Compiti da svolgere:
A – Rispondi a queste domande sul brano relativo al collettivo artistico in Serbia:
(i) Da quanto tempo il collettivo gestisce la sua galleria?
(ii) Di quale associazione fanno parte i membri del collettivo?
(iii) In quale veste i membri del collettivo scendono in piazza?
B – Scrivi il seguito del brano sul collettivo artistico in Serbia, a partire dalla sua ultima frase.

Nel contesto attuale, oltre a sostenere gli studenti nella loro lotta per cambiare la società – offrendo spazi per le loro mostre, raccogliendo fondi per aiutare sia studenti sia personale universitario che ha perso il lavoro – abbiamo deciso, come collettivo artistico, di sospendere l’attività della nostra galleria. Questa galleria, che gestiamo da oltre un decennio, è stata uno dei principali fulcri della nostra attività. Riteniamo che, in un momento come questo in Serbia, non sia semplicemente possibile continuare “come se nulla fosse”.
Allo stesso tempo, siamo membri dell’Associazione della Scena Culturale Indipendente della Serbia, che riunisce un’ampia gamma di organizzazioni e individui attivi nel settore delle arti e della cultura indipendenti. L’associazione sta cercando, attraverso questo momento, di trovare modi non solo per unire i lavoratori e le organizzazioni culturali indipendenti, ma anche per costruire ponti tra i lavoratori culturali della scena indipendente e quelli impiegati nelle istituzioni pubbliche, al fine di perseguire una lotta comune.
E infine, tutti noi – compresi i membri del nostro collettivo – siamo anche cittadini. In quanto tali, crediamo sia sbagliato trasformare una vera protesta in un’opera d’arte simbolica che possa poi essere convertita in un prodotto commerciabile nel mondo dell’arte. Per questo siamo in piazza come cittadini – marciando, rivendicando, manifestando solidarietà.

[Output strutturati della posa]
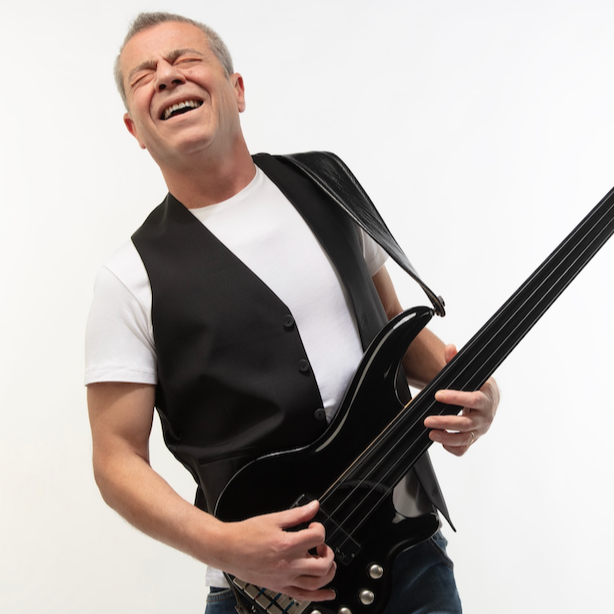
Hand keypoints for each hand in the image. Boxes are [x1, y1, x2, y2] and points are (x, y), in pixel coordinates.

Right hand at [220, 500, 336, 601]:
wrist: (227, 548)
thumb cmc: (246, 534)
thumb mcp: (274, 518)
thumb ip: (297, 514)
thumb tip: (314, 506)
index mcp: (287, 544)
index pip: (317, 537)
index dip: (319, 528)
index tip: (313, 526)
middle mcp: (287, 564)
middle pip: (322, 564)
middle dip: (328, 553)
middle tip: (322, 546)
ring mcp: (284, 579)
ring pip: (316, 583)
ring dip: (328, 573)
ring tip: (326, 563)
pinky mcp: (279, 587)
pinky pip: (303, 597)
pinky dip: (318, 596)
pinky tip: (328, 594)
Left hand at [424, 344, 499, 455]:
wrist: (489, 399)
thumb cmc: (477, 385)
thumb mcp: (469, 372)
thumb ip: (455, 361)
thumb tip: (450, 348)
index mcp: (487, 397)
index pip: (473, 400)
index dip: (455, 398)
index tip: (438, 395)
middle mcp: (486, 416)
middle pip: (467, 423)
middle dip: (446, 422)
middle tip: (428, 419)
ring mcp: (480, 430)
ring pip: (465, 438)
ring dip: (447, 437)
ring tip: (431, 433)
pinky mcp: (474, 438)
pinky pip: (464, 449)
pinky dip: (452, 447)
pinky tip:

Risposte:
A –
(i) Da oltre un decennio.
(ii) Dell'Associazione della Scena Culturale Indipendente della Serbia.
(iii) Come cittadini.

B –
7. In questi mesi il movimento ha allargato molto il discorso sociale e politico di critica complessiva al potere al governo. Quali sono i problemi più importanti in Serbia e quali sono le rivendicazioni del movimento?

Il movimento è nato inizialmente da una richiesta di giustizia e di assunzione di responsabilità per la tragedia avvenuta a Novi Sad. Tuttavia, dopo mesi di proteste e di fronte all’incapacità della magistratura di rispondere in modo adeguato – insieme alla costante pressione pubblica – il movimento studentesco, che oggi rappresenta l’unica autorità etica e politica rimasta nel paese, si è visto costretto a formulare una richiesta più ampia: l’indizione di elezioni come possibile via d’uscita dalla crisi sociale, politica e istituzionale.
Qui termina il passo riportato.